Back in December, I did a detailed analysis for getting data into Vertica from MySQL using Tungsten Replicator, all within the Kodiak MemCloud.
I got some good numbers towards the end – 1.9 million rows/minute into Vertica. I did this using a standard replicator deployment, plus some tweaks to the Vertica environment. In particular:
- Integer hash for a partition for both the staging and base tables
- Some tweaks to the queries to ensure that we used the partitions in the most efficient manner
- Optimized the batching within the applier to hit the right numbers for the transaction counts
That last one is a bit of a cheat because in a real-world situation it’s much harder to be able to identify those transaction sizes and row counts, but for testing, we’re trying to get the best performance!
Next what I wanted to do was set up some bare metal and AWS servers that were of an equivalent configuration and see what I could do to repeat and emulate the tests and see what comparable performance we could get.
How I Load Masses of Data
Before I dip into that, however, I thought it would be worth seeing how I generate the information in the first place.

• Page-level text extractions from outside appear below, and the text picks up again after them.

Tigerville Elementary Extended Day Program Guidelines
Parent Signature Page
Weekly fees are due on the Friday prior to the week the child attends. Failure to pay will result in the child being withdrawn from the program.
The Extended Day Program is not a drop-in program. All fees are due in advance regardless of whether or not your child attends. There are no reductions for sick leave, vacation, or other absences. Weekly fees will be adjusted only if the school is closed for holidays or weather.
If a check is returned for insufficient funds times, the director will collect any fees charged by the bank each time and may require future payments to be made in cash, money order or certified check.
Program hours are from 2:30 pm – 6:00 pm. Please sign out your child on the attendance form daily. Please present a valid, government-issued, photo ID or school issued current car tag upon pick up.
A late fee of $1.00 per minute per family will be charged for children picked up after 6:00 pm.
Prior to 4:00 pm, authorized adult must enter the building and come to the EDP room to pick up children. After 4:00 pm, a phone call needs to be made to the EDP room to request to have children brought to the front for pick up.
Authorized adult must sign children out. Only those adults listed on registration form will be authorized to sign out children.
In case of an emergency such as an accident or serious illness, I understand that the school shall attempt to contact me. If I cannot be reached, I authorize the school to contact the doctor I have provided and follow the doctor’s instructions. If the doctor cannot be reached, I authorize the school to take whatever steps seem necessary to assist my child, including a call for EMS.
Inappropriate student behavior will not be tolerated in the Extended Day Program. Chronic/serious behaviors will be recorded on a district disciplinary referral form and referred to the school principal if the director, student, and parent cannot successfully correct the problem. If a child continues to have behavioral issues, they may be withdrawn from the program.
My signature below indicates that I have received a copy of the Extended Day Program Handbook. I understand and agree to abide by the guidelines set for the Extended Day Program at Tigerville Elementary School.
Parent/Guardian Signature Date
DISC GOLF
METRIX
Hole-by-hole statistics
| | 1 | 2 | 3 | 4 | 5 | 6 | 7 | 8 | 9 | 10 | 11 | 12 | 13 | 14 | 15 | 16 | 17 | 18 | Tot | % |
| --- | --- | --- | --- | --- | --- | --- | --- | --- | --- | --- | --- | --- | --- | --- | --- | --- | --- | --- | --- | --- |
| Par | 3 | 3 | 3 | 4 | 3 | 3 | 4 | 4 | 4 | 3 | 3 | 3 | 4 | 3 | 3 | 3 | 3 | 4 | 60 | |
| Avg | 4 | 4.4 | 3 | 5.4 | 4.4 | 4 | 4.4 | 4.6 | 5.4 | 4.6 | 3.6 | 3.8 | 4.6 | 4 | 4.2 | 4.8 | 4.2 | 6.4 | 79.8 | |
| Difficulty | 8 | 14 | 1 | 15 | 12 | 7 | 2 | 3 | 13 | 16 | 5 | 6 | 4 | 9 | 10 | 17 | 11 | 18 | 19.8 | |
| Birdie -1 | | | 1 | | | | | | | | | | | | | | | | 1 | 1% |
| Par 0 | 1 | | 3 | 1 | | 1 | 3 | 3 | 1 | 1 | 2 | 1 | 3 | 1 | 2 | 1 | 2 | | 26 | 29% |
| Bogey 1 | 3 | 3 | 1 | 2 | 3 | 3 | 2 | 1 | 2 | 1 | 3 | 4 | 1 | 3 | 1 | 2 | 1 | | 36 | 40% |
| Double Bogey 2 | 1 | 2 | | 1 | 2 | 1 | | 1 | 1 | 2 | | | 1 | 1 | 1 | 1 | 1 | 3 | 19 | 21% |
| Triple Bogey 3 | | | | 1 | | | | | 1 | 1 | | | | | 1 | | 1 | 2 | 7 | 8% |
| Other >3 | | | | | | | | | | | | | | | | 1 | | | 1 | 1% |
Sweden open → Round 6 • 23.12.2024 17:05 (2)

With big data testing (mainly when trying to simulate the data that ultimately gets written into your analytics target) the primary concern is one of reproducing the quantity as well as the variety of the data.
It’s application dependent, but for some analytics tasks the inserts are quite high and the updates/deletes relatively low. So I’ve written a test script that generates up to a million rows of data, split to be around 65% inserts, 25% updates and 10% deletes.
I can tweak that of course, but I’ve found it gives a good spread of data. I can also configure whether that happens in one transaction or each row is a transaction of its own. That all gets dumped into an SQL file. A separate wrapper script and tool then load that information into MySQL, either using redirection within the MySQL command line tool or through a different lightweight C++ client I wrote.
The data itself is light, two columns, an auto-incrementing integer ID and a random string. I’m checking for row inserts here, not data sizes.
So, to summarise:
- Up to 1 million rows (although this is configurable)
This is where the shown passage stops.